Latest Diabetes News
SUNDAY, June 27 (HealthDay News) -- New research suggests that artificial pancreas technology can help diabetics gain greater blood sugar control overnight, even when they have eaten a big meal or had wine for dinner.
The promise of this emerging technology is to free diabetics from the need to constantly monitor their blood sugar levels by letting a computer program do the job -- constantly adjusting glucose and insulin levels as needed. Using this technology is still seen as a stopgap, however, while a biological solution to diabetes is sought.
"We have pioneered the development of a closed-loop artificial pancreas because we believe it will significantly impact the lives of individuals with both type 1 and type 2 diabetes, by providing exquisite control of blood sugar," Dr. Richard A. Insel, executive vice president for research at the Juvenile Diabetes Research Foundation (JDRF), said during a noon teleconference Saturday.
A symposium on advances in the technology -- co-sponsored by the American Diabetes Association and the JDRF -- is slated for Sunday as part of the American Diabetes Association's annual meeting, in Orlando, Fla.
For people with type 1 diabetes, controlling their blood sugar levels is a full-time job. Too much insulin can cause low blood sugar (hypoglycemia), which can be life-threatening, while too little causes the serious damage of diabetes such as kidney, vision and circulation problems.
"The promise in the near term of these technologies is not only to help us reduce significantly the risk of long-term diabetic complications, but also to reduce the risk of having a catastrophic hypoglycemic event, and further help people with diabetes live easier," Aaron Kowalski, research director of the JDRF's Artificial Pancreas Project, said during the teleconference.
"This will help keep people healthy while we drive toward a biological approach, which will take longer," he said.

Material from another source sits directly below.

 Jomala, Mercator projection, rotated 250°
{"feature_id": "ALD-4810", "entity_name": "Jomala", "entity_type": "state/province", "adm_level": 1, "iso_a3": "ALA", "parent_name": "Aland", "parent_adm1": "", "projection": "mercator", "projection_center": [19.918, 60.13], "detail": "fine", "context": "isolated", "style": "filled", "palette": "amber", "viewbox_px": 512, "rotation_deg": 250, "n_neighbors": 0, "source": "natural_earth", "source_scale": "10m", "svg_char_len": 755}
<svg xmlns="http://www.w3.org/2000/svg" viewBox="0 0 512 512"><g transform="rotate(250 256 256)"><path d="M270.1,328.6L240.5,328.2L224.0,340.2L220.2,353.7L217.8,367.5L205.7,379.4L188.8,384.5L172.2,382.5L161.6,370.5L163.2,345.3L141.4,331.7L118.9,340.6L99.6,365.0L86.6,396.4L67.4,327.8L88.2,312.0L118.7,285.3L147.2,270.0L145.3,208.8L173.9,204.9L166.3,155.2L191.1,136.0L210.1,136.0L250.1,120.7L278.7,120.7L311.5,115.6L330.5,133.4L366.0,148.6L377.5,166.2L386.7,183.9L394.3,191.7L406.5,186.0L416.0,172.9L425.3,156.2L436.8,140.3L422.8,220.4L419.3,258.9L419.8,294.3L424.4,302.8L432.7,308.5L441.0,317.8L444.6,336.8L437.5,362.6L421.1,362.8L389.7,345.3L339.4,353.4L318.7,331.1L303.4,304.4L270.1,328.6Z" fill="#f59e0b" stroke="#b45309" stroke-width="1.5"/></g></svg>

In the first report, Dr. Roman Hovorka, a principal research associate in the department of pediatrics at the University of Cambridge, reported that the technology can significantly improve overnight blood sugar control in adults without the fear of developing hypoglycemia. With the technology, patients maintained their blood sugar levels within the target range for 70% of the time, compared to 47% of the time among those not using the technology.

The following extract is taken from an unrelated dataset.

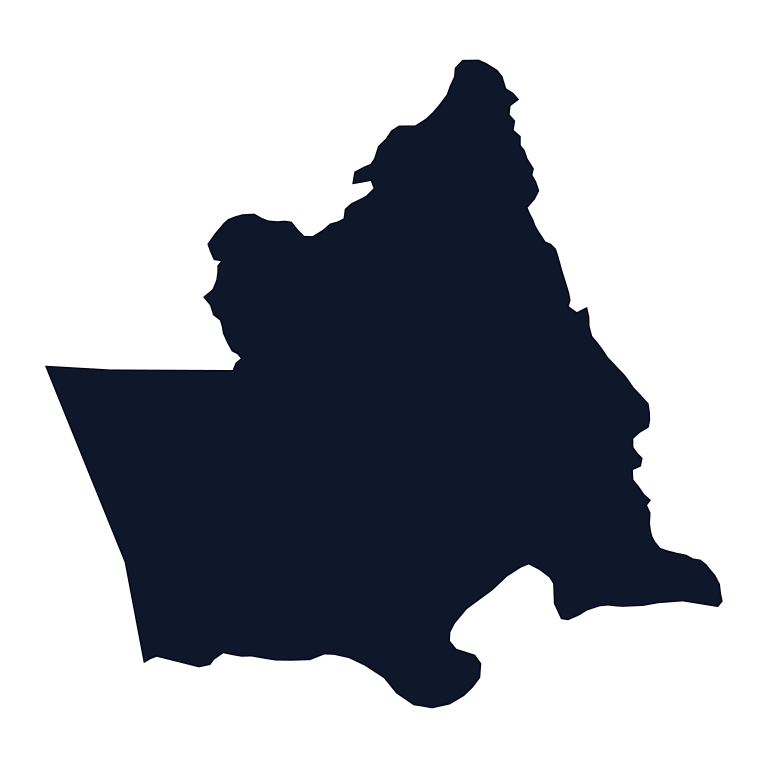 Barra de São Miguel, Paraíba, Brazil (Mercator projection)
{"feature_id": "56859067B75587111505212", "entity_name": "Barra de São Miguel", "entity_type": "district", "adm_level": 2, "iso_a3": "BRA", "parent_name": "Brazil", "parent_adm1": "Paraíba", "projection": "mercator", "projection_center": [-36.253, -7.679], "detail": "fine", "context": "isolated", "style": "filled", "palette": "ink", "viewbox_px": 768, "rotation_deg": 0, "n_neighbors": 0, "source": "geoboundaries", "source_scale": "gbopen_adm2", "svg_char_len": 2638}
<svg xmlns="http://www.w3.org/2000/svg" viewBox="0 0 768 768"><path d="M714.7,575.6L710.1,570.2L705.9,564.9L700.2,560.3L692.9,559.2L686.0,555.4L675.8,553.3L666.6,550.9L659.9,548.6L654.7,542.3L651.7,536.7L650.2,530.7L649.2,523.4L649.8,513.1L646.2,505.1L650.0,500.2L643.9,494.9L637.6,485.9L632.6,479.8L632.1,469.5L640.3,465.9L641.8,458.3L637.2,453.7L632.6,447.2L632.6,438.3L639.5,432.1L648.1,427.0L649.4,420.0L649.2,412.8L647.9,403.8L640.3,395.5L633.0,387.8L627.5,379.7L623.7,374.8L618.9,369.9L613.6,364.2L607.6,358.0L601.8,349.3L597.2,343.2L591.5,336.4L588.8,326.0L588.6,317.1L586.6,308.0L576.8,313.0L568.0,306.7L569.8,300.1L568.4,292.8L566.5,286.4L563.5,276.8L561.2,269.4L559.6,263.4L557.9,257.2L555.3,249.2L550.6,244.5L544.8,242.0L541.5,236.6L537.8,231.3L534.8,225.9L532.5,219.6L529.3,213.6L526.7,207.6L534.2,199.0L538.5,190.7L535.4,181.7L531.6,175.1L533.1,168.8L527.0,159.1L524.0,150.5L520.0,145.5L520.0,136.6L512.9,130.3L514.4,121.0L508.9,114.9L509.8,105.6L518.1,99.4L512.9,93.5L505.5,88.8L501.9,76.8L496.9,70.5L486.2,63.8L478.6,60.4L462.7,60.6L455.5,68.2L454.8,76.8L450.6,85.8L447.3,95.0L439.3,105.6L433.2,112.7L426.2,119.3L415.3,126.2L407.0,126.2L399.1,126.3L391.8,130.9L386.3,139.2L378.7,146.5L374.8,158.8L370.9,164.5L363.9,167.5L355.0,172.2L353.1,183.4L363.0,181.7L371.2,180.1L374.4,188.5L366.5,196.4L359.6,200.0L351.7,203.8L345.5,209.3L344.2,218.9L337.5,222.3L330.4,224.2L323.4,230.3L312.8,236.9L303.9,236.6L297.6,230.3L291.2,222.3L284.8,221.4L277.6,222.0L268.1,221.2L261.2,218.4L254.2,214.4L242.7,215.0L235.4,217.0L228.5,219.7L224.0,223.7L219.7,228.9L215.6,233.7L211.8,239.0L208.2,244.2L210.5,250.9L214.3,259.4L222.3,260.6L218.1,265.9L218.1,272.1L217.0,280.2L213.1,289.7L204.2,297.1L210.7,305.0L213.7,314.7L220.6,320.0L222.5,326.4L223.6,333.2L227.8,342.6L232.4,350.9L237.8,353.6L241.8,358.5L236.2,363.2L233.1,370.8L110.0,370.2L46.1,366.5L56.0,391.1L125.4,562.2L144.3,662.0L150.5,658.3L156.7,656.0L198.9,666.6L209.8,664.3L213.7,659.1L223.2,652.4L232.4,654.4L241.7,656.0L251.3,655.7L267.3,658.5L275.7,659.8L291.5,660.0L309.8,659.4L324.3,653.7L334.2,654.1L349.1,657.4L365.3,665.1L384.4,677.6L396.8,692.9L414.0,704.6L421.0,705.6L432.1,707.6L449.6,703.7L463.7,695.3L472.3,687.0L479.5,677.4L480.5,663.6L474.6,655.4L455.9,649.4L449.2,641.1L449.6,632.2L454.2,623.1L466.3,608.6L482.2,596.9L492.3,589.5L506.6,575.9L520.7,566.9L528.6,563.6L539.8,569.3L549.9,577.0L553.9,583.6L554.6,603.5L561.5,618.4L568.0,619.5L579.3,614.5L586.5,609.9L599.5,605.6L608.0,604.8L614.5,605.5L622.1,606.1L642.9,605.2L658.0,602.5L682.8,600.6L717.7,606.3L721.9,601.2L720.4,594.0L719.2,584.2L714.7,575.6Z" fill="#0f172a" stroke="#020617" stroke-width="1.5"/></svg>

Moreover, glucose control was demonstrated in real-life situations such as after a large meal and having a glass of white wine.
"We let them consume about three-quarters of a bottle of wine to simulate what happens after a large meal," Hovorka said during Saturday's teleconference. "What has been shown is that drinking alcohol in the evening causes hypoglycemia early in the morning."

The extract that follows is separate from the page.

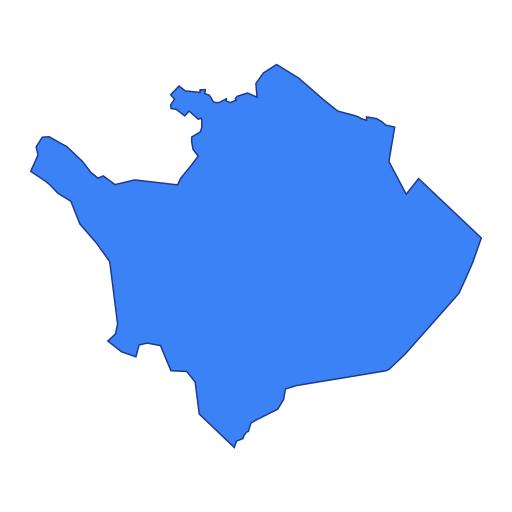 Mubi South, Adamawa, Nigeria
{"feature_id": "59680162B11164722545286", "entity_name": "Mubi South", "entity_type": "district", "adm_level": 2, "iso_a3": "NGA", "parent_name": "Nigeria", "parent_adm1": "Adamawa", "projection": "equal_earth", "projection_center": [13.272, 10.176], "detail": "fine", "context": "isolated", "style": "filled", "palette": "blue", "viewbox_px": 512, "rotation_deg": 0, "n_neighbors": 0, "source": "geoboundaries", "source_scale": "gbopen_adm2", "svg_char_len": 1594}
<svg xmlns="http://www.w3.org/2000/svg" viewBox="0 0 512 512"><path d="M234.3,447.5L236.5,441.1L242.9,438.6L244.0,435.4L246.5,432.2L248.4,431.4L250.9,423.1L256.2,420.0L277.8,409.1L283.6,399.5L285.4,389.0L296.3,385.6L319.2,381.8L386.3,370.7L389.3,369.1L405.2,354.0L411.9,346.5L416.0,341.8L442.9,311.5L458.9,293.3L465.8,278.3L472.6,262.7L481.3,238.0L418.6,178.6L406.2,194.2L388.9,161.5L394.7,127.1L385.8,125.1L385.7,125.1L382.0,121.8L376.6,118.6L366.6,116.9L366.6,120.3L363.5,119.4L360.8,118.3L358.0,116.7L352.6,115.0L341.9,112.2L337.6,111.0L322.3,98.7L299.1,78.4L276.6,64.5L263.4,72.9L255.9,83.5L257.0,97.2L247.5,93.0L237.2,96.3L235.3,98.5L236.2,100.2L233.8,101.2L230.3,102.6L229.4,102.3L226.3,101.0L226.3,100.0L226.4,98.8L222.8,100.6L219.8,102.3L217.2,102.6L214.7,102.4L213.1,101.5L210.8,97.4L209.0,95.0L204.8,93.7L205.3,89.6L200.1,89.8L200.0,92.4L191.4,91.5L185.1,90.9L183.3,89.3L179.0,86.0L170.7,94.8L174.5,99.1L170.7,104.9L171.0,108.5L176.2,109.3L184.8,115.9L189.1,111.1L198.2,119.2L201.1,118.3L201.8,120.4L201.7,127.8L200.2,132.0L191.7,137.0L191.7,141.6L193.0,149.3L198.2,156.2L190.2,166.7L180.8,178.1L177.5,184.9L134.8,179.9L115.0,184.6L103.3,175.9L98.0,178.2L90.8,172.3L82.4,161.4L67.0,146.8L59.5,142.6L49.1,136.7L42.3,137.2L36.2,146.8L38.0,155.1L30.7,171.3L44.4,180.5L49.5,184.4L57.8,193.2L70.9,201.3L79.9,224.0L96.4,243.0L109.7,261.6L111.6,276.5L117.6,324.2L115.4,334.0L112.1,337.1L107.8,341.0L121.5,351.8L135.9,356.8L139.1,344.9L147.3,343.1L160.5,345.6L170.9,370.7L186.7,371.5L195.2,382.1L198.6,409.0L199.3,414.1L234.3,447.5Z" fill="#3b82f6" stroke="#1e3a8a" stroke-width="1.5"/></svg>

These results were similar to findings in children where the system extended the amount of time spent at target blood sugar levels, he added. "We reduced hypoglycemia by half," he said.
"Our plan is to move into home studies, which hopefully will happen later on this year," Hovorka said.
Meanwhile, Marilyn Ritholz, a senior psychologist at the Joslin Diabetes Center and an assistant professor of psychology at the Harvard Medical School, reported on a study on psychological barriers to continuous blood sugar monitoring.
"So far, studies have not shown which factors predict which factors are associated with successful or unsuccessful continuous glucose monitoring [CGM]," she said during the teleconference.
Ritholz's team found that people who were better at coping with the frustration of using the device were more successful at keeping their blood sugar under control.
Frustrations included warning alarms and problems at the insertion point of the device. "We found that the people who did well used a more problem-solving approach and persisted in trying to learn how to use the CGM," she said.
People who were not successful used "emotion-based coping," Ritholz said. "They easily became overwhelmed and they just gave up."
In addition, successful people had more involvement and support from their spouse or "significant other," she added. All patients felt self-conscious wearing the device, Ritholz noted.
"We know that CGM success or failure is as dependent on the human experience as it is on the perfection of the technology," she said.
Speaking at the Saturday teleconference, Dr. William Tamborlane, chief of pediatric endocrinology at Yale University School of Medicine and co-chair of the Juvenile Diabetes Research Foundation's Continuous Glucose Monitoring Group, said the system only works if worn almost every day.
Studies have shown that children and adults over 25 who used CGM were able to reduce their blood sugar levels. However, teenagers did not see a benefit, probably because they were less likely to wear the device, Tamborlane said.
People who used the device more than six days per week saw improvement, regardless of age, he added.
To get more people to use CGM, "the industry needs to come up with better systems and better devices," he said.
Artificial pancreas technology combines CGM with an insulin pump and a sophisticated computer program that controls when and how much insulin to deliver.
The device delivers two hormones that are deficient in type 1 diabetes -- insulin, which keeps blood sugar levels from going too high after a meal, and glucagon, a naturally occurring hormone that prevents blood sugar levels from dropping too low.
However, the complicated computer algorithm for the pump system is still being developed.